## Problem
Collect all lines from the records below that include the word "female".

## Data excerpts
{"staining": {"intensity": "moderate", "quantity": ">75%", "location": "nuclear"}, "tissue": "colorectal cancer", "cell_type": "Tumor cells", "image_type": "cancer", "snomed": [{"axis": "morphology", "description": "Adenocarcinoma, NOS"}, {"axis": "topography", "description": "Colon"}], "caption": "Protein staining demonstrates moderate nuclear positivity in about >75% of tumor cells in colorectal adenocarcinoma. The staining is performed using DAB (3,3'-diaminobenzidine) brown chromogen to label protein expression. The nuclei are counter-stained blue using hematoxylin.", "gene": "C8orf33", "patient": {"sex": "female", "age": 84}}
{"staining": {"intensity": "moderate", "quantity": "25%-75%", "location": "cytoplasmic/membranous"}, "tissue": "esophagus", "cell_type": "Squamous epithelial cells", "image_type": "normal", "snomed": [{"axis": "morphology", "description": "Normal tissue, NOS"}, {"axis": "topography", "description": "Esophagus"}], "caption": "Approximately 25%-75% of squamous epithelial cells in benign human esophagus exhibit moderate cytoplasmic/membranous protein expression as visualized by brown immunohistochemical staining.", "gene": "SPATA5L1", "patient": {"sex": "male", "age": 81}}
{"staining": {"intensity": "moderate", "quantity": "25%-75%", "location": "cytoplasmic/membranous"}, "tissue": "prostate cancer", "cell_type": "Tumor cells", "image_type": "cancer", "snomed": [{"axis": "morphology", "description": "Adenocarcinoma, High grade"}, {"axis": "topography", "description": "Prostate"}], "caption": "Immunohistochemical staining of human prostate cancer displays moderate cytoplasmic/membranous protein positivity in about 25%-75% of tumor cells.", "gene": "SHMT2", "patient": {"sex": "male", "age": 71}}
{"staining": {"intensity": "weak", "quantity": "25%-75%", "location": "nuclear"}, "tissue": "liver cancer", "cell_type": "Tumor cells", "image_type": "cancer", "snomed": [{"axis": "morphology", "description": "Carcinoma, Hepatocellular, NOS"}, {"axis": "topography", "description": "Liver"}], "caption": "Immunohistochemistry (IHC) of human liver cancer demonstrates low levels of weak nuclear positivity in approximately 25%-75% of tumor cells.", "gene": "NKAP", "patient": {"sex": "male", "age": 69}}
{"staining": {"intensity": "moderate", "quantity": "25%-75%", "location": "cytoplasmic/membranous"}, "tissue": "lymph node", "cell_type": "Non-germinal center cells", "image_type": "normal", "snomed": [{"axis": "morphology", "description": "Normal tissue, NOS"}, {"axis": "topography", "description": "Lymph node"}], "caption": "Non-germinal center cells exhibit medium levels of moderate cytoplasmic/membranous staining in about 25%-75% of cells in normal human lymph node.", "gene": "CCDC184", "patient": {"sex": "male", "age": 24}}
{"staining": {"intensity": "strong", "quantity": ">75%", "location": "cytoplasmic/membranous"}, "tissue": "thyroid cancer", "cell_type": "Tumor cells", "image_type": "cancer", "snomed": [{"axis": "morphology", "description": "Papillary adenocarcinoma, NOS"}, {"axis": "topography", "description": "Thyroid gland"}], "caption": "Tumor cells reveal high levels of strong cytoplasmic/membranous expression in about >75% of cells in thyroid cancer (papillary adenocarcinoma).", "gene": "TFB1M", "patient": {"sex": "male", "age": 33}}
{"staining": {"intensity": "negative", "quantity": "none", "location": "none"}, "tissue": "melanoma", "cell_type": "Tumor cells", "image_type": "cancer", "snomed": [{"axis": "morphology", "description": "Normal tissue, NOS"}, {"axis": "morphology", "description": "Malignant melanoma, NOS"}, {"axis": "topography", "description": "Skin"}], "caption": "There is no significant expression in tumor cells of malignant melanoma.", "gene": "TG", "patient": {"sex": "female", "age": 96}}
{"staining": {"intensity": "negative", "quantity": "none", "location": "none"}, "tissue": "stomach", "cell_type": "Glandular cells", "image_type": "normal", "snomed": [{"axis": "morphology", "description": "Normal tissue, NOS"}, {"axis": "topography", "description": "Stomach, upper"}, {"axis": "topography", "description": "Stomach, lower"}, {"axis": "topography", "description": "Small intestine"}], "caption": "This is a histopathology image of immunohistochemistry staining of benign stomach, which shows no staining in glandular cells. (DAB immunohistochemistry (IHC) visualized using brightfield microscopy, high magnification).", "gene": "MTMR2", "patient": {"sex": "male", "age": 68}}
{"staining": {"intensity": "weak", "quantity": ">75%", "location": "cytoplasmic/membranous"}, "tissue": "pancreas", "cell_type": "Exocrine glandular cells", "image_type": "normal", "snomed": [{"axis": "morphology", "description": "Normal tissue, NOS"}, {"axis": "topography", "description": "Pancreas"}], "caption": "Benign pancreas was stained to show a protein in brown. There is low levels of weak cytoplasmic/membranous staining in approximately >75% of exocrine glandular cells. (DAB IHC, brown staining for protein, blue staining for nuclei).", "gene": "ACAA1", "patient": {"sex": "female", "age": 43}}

## Solution below
{"staining": {"intensity": "moderate", "quantity": ">75%", "location": "nuclear"}, "tissue": "colorectal cancer", "cell_type": "Tumor cells", "image_type": "cancer", "snomed": [{"axis": "morphology", "description": "Adenocarcinoma, NOS"}, {"axis": "topography", "description": "Colon"}], "caption": "Protein staining demonstrates moderate nuclear positivity in about >75% of tumor cells in colorectal adenocarcinoma. The staining is performed using DAB (3,3'-diaminobenzidine) brown chromogen to label protein expression. The nuclei are counter-stained blue using hematoxylin.", "gene": "C8orf33", "patient": {"sex": "female", "age": 84}}
{"staining": {"intensity": "negative", "quantity": "none", "location": "none"}, "tissue": "melanoma", "cell_type": "Tumor cells", "image_type": "cancer", "snomed": [{"axis": "morphology", "description": "Normal tissue, NOS"}, {"axis": "morphology", "description": "Malignant melanoma, NOS"}, {"axis": "topography", "description": "Skin"}], "caption": "There is no significant expression in tumor cells of malignant melanoma.", "gene": "TG", "patient": {"sex": "female", "age": 96}}
{"staining": {"intensity": "weak", "quantity": ">75%", "location": "cytoplasmic/membranous"}, "tissue": "pancreas", "cell_type": "Exocrine glandular cells", "image_type": "normal", "snomed": [{"axis": "morphology", "description": "Normal tissue, NOS"}, {"axis": "topography", "description": "Pancreas"}], "caption": "Benign pancreas was stained to show a protein in brown. There is low levels of weak cytoplasmic/membranous staining in approximately >75% of exocrine glandular cells. (DAB IHC, brown staining for protein, blue staining for nuclei).", "gene": "ACAA1", "patient": {"sex": "female", "age": 43}}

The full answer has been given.